Bear with me, this is long, but I wouldn't be posting my weight and clothing size on the internet if I didn't think this was important:
I'm 29 years old. I weigh between 133 and 136 lbs depending on the day and how many pieces of candy I've scarfed down the second both kids are in their beds for rest time, and my size 6 pants are loose. Over the past 4 years I have given birth to two children, gained over 70 lbs in the process, and lost all of that weight and then some. I workout 3-5 times a week, and can kick butt at intense workout videos. I can run a 10 minute mile while chatting with a friend, and I manage to haul around a 38 lb. 4 year old and 18 lb. 16-month old on a daily basis. While I'm no twig, my body is strong, capable, and at what I consider the best it's ever been. I've never before been as comfortable in my own skin.
Which brings me to a few weeks ago, when I went to the doctors for a check up. I stepped on their scale, saw a mid-130's number flash on the screen and thought nothing of it. So imagine my surprise when, , the nurse practitioner informed me that my weight showed that I am "unhealthy" and "overweight" and that I should work towards losing 5 or so pounds in order to be in a "healthier" weight range.
I'm not going to lie, I was rather taken aback. We like to blame the media for perpetuating this impossible image of the ideal body type, but what about the"experts" in the medical field who know all my information, yet tell me that I'm just not "healthy" enough. That the two numbers that went into creating a BMI determine whether my body is at its best. These are the people we trust to care for our bodies and advise how we can get or remain healthy. Were I to take her advice and attempt to lose 5 or so pounds, I would not be able to do so in a safe or healthy way. I'm confident in my body, and willing to stand up to "professionals" who give inappropriate advice, so I was quick to question the situation, but many people are not and many would take that advice as doctor's orders and attempt to lose more weight.

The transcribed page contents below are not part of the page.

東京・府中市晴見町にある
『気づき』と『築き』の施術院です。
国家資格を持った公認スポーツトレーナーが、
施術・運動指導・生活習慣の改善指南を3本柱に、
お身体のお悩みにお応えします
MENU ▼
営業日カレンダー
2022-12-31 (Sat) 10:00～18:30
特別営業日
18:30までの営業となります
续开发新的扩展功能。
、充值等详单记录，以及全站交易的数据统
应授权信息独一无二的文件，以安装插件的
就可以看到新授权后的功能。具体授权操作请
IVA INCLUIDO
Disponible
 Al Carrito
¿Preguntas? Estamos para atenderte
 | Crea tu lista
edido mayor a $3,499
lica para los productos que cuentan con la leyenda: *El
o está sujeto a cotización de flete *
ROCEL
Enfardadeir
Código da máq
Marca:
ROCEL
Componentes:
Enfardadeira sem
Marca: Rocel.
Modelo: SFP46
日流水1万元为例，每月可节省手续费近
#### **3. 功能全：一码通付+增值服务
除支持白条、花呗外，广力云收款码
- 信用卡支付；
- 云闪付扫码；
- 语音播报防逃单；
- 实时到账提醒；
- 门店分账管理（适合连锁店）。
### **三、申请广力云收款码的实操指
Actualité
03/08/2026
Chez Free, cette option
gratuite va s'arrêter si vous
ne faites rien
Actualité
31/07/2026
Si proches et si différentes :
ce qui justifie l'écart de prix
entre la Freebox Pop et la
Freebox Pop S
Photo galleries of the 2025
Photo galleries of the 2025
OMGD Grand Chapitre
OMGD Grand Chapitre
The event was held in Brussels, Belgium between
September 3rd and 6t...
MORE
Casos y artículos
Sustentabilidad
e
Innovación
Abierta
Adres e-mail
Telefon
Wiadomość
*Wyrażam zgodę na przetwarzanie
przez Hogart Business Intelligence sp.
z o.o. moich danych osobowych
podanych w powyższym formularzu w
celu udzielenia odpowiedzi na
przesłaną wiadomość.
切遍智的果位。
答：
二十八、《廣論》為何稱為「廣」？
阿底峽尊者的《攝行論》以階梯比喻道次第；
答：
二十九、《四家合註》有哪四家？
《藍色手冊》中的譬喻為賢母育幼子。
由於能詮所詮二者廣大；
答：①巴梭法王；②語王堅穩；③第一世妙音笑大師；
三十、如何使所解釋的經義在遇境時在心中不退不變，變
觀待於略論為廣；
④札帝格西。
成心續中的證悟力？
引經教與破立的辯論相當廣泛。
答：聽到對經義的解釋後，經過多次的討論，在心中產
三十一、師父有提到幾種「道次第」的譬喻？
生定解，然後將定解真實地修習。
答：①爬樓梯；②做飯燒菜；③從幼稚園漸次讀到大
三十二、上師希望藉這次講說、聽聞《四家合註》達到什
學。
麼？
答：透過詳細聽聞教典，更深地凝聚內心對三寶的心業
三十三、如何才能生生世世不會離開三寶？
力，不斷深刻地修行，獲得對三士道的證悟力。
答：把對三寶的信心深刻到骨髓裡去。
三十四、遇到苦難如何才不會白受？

I will not be working to lose weight. My body doesn't need to be smaller or have zero fat on it. I will continue to run, and strength train, and push my body to its limits. Not because it needs to change, but because being strong and capable makes me feel good and because taking the time to sweat it out on a regular basis is the best gift I've ever given myself. Also, because I like to eat junk food, lots of junk food.